(Recorded data)
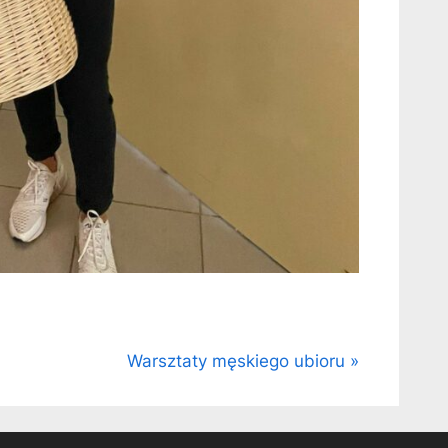
N
Warsztaty męskiego ubioru
e
x
t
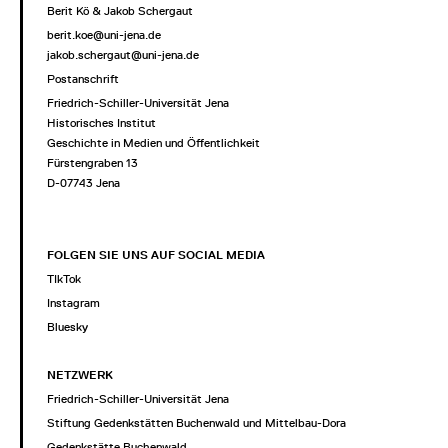
Berit Kö & Jakob Schergaut
berit.koe@uni-jena.de
jakob.schergaut@uni-jena.de
Postanschrift
Friedrich-Schiller-Universität Jena
Historisches Institut
Geschichte in Medien und Öffentlichkeit
Fürstengraben 13
D-07743 Jena
FOLGEN SIE UNS AUF SOCIAL MEDIA
TIkTok
Instagram
Bluesky
NETZWERK
Friedrich-Schiller-Universität Jena
Stiftung Gedenkstätten Buchenwald und Mittelbau-Dora
Gedenkstätte Buchenwald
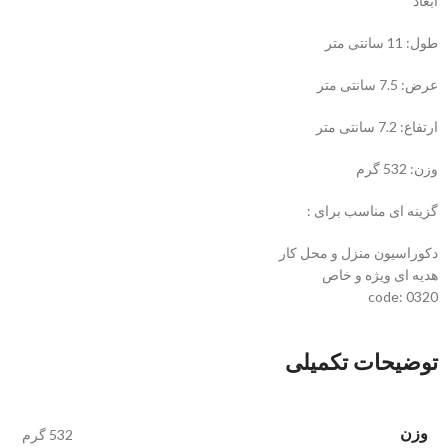
ابعاد
طول: 11 سانتی متر
عرض: 7.5 سانتی متر
ارتفاع: 7.2 سانتی متر
وزن: 532 گرم
گزینه ای مناسب برای :
دکوراسیون منزل و محل کار
هدیه ای ویژه و خاص
code: 0320
توضیحات تکمیلی
وزن
532 گرم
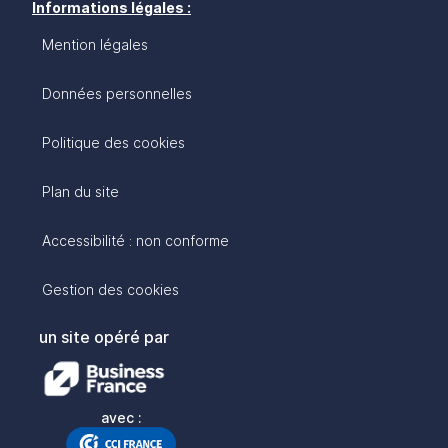
Informations légales :
Mention légales
Données personnelles
Politique des cookies
Plan du site
Accessibilité : non conforme
Gestion des cookies
un site opéré par
avec :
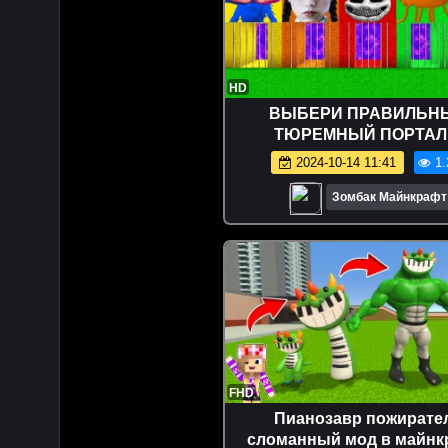
HD
ВЫБЕРИ ПРАВИЛЬН
ТЮРЕМНЫЙ ПОРТАЛ
МАЙНКРАФТ ЗОМБА
2024-10-14 11:41
1.
Зомбак Майнкрафт
FHD
Пианозавр пожирате
сломанный мод в майнк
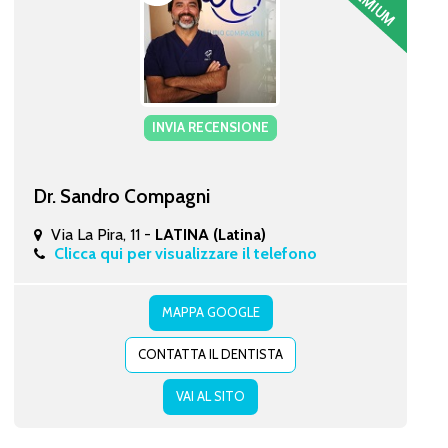
INVIA RECENSIONE
Dr. Sandro Compagni
Via La Pira, 11 -
LATINA (Latina)
Clicca qui per visualizzare il telefono
MAPPA GOOGLE
CONTATTA IL DENTISTA
VAI AL SITO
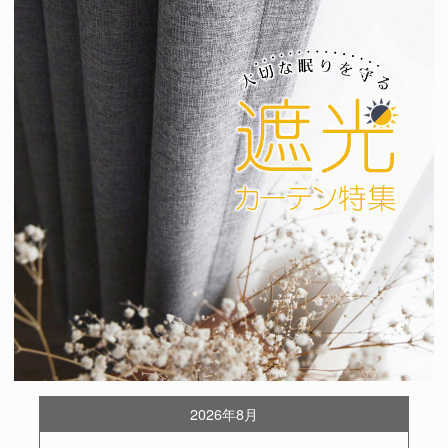
2026年8月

Work required ->
The records above are to be transcribed in full, with images omitted.

Response to this task ->
N
Warsztaty męskiego ubioru
e
x
t
Berit Kö & Jakob Schergaut
berit.koe@uni-jena.de
jakob.schergaut@uni-jena.de
Postanschrift
Friedrich-Schiller-Universität Jena
Historisches Institut
Geschichte in Medien und Öffentlichkeit
Fürstengraben 13
D-07743 Jena
FOLGEN SIE UNS AUF SOCIAL MEDIA
TIkTok
Instagram
Bluesky
NETZWERK
Friedrich-Schiller-Universität Jena
Stiftung Gedenkstätten Buchenwald und Mittelbau-Dora
Gedenkstätte Buchenwald
ابعاد
طول: 11 سانتی متر
عرض: 7.5 سانتی متر
ارتفاع: 7.2 سانتی متر
وزن: 532 گرم
گزینه ای مناسب برای :
دکوراسیون منزل و محل کار
هدیه ای ویژه و خاص
code: 0320
توضیحات تکمیلی
وزن
532 گرم
Informations légales :
Mention légales
Données personnelles
Politique des cookies
Plan du site
Accessibilité : non conforme
Gestion des cookies
un site opéré par
avec :
HD
ВЫБЕРИ ПРАВИЛЬН
ТЮРЕМНЫЙ ПОРТАЛ
МАЙНКРАФТ ЗОМБА
2024-10-14 11:41
1.
Зомбак Майнкрафт
FHD
Пианозавр пожирате
сломанный мод в майнк
INVIA RECENSIONE
Dr. Sandro Compagni
Via La Pira, 11 -
LATINA (Latina)
Clicca qui per visualizzare il telefono
MAPPA GOOGLE
CONTATTA IL DENTISTA
VAI AL SITO
2026年8月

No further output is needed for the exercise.